Въ заключеніе не могу не замѣтить, что коммисія могла бы продолжать свои засѣданія и безъ иностранныхъ медіумовъ; медіумы конечно найдутся и у насъ, и даже, быть можетъ, въ средѣ членовъ самой коммисіи. Притомъ, при своемъ учрежденіи, коммисія вѣроятно имѣла въ виду, между прочимъ, и такой способъ ознакомленія съ медіумическими явленіями, такъ какъ со стороны А. Н. Аксакова ей не было дано предварительнаго обѣщанія о содѣйствіи. Наблюденія со своими, хотя бы и слабыми, медіумами могутъ имѣть даже то преимущество, что коммисія освободится отъ своихъ предположеній объ обманѣ и шарлатанствѣ. Если бы коммисія оказалась, хотя и поздно, способной терпѣливо объективно и достаточно долго заняться предметомъ, то ей — я не сомнѣваюсь — пришлось бы въ концѣ концевъ подтвердить существованіе медіумическихъ явленій; если же коммисія — что, по видимому, вѣроятнѣе — закончитъ свои занятія нынѣшнимъ отрицательнымъ отношеніемъ къ дѣлу, то факты останутся фактами, хотя бы то и вопреки мнѣнію всякихъ коммисій, а люди лично убѣдившіеся въ существованіи этихъ фактовъ, останутся убѣжденными. Вмѣсто того, чтобы встать во главѣ и руководить публику, предостерегая ее отъ ложныхъ путей, на которые такъ часто попадаютъ и на которые такъ легко ступить здѣсь, коммисія лишь увеличитъ собой и безъ того не малое число примѣровъ, которые позволили Уаллэсу утверждать, что «во всѣ времена, когда люди науки, опираясь на апріорическія основанія, отвергали заявленные наблюдателями факты — они ошибались каждый разъ».

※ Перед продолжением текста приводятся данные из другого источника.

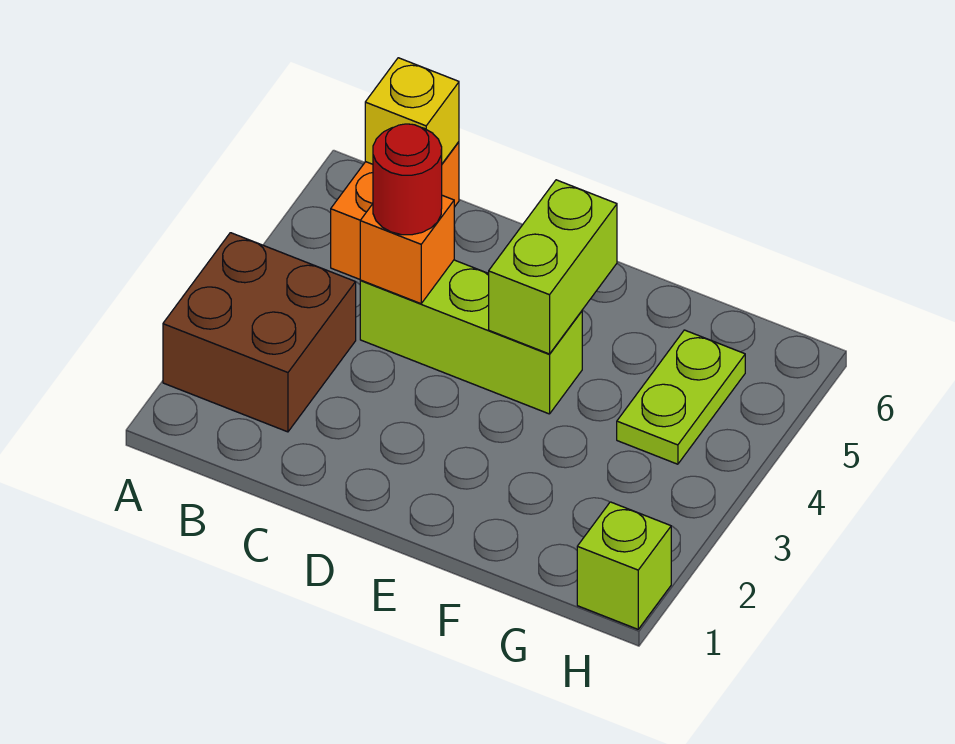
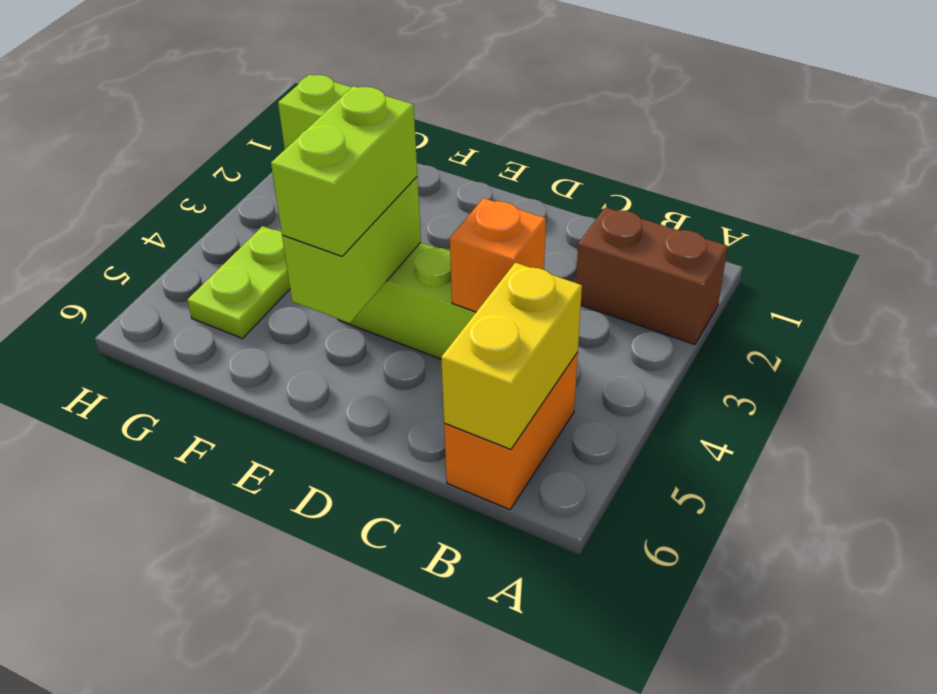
brown 2x2 brick [163,233,356,432] -> brown 1x2 brick [576,207,728,345]
yellow 1x1 brick [365,58,459,164] -> yellow 1x2 brick [441,263,582,449]
red 1x1 round brick [373,124,442,235] -> none
none -> lime 1x2 brick [271,86,417,256]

Общество, знакомясь съ фактами собственнымъ опытомъ, пойдетъ впередъ, оставивъ позади ученыхъ отрицателей, и имъ, волей-неволей, придется наконецъ двинуться также, но уже не встать впереди, а слѣдовать за другими.
Я желалъ бы искренно, чтобы этого не случилось и чтобы наука, въ лицѣ большинства своихъ представителей, заняла съ самаго начала подобающее ей мѣсто.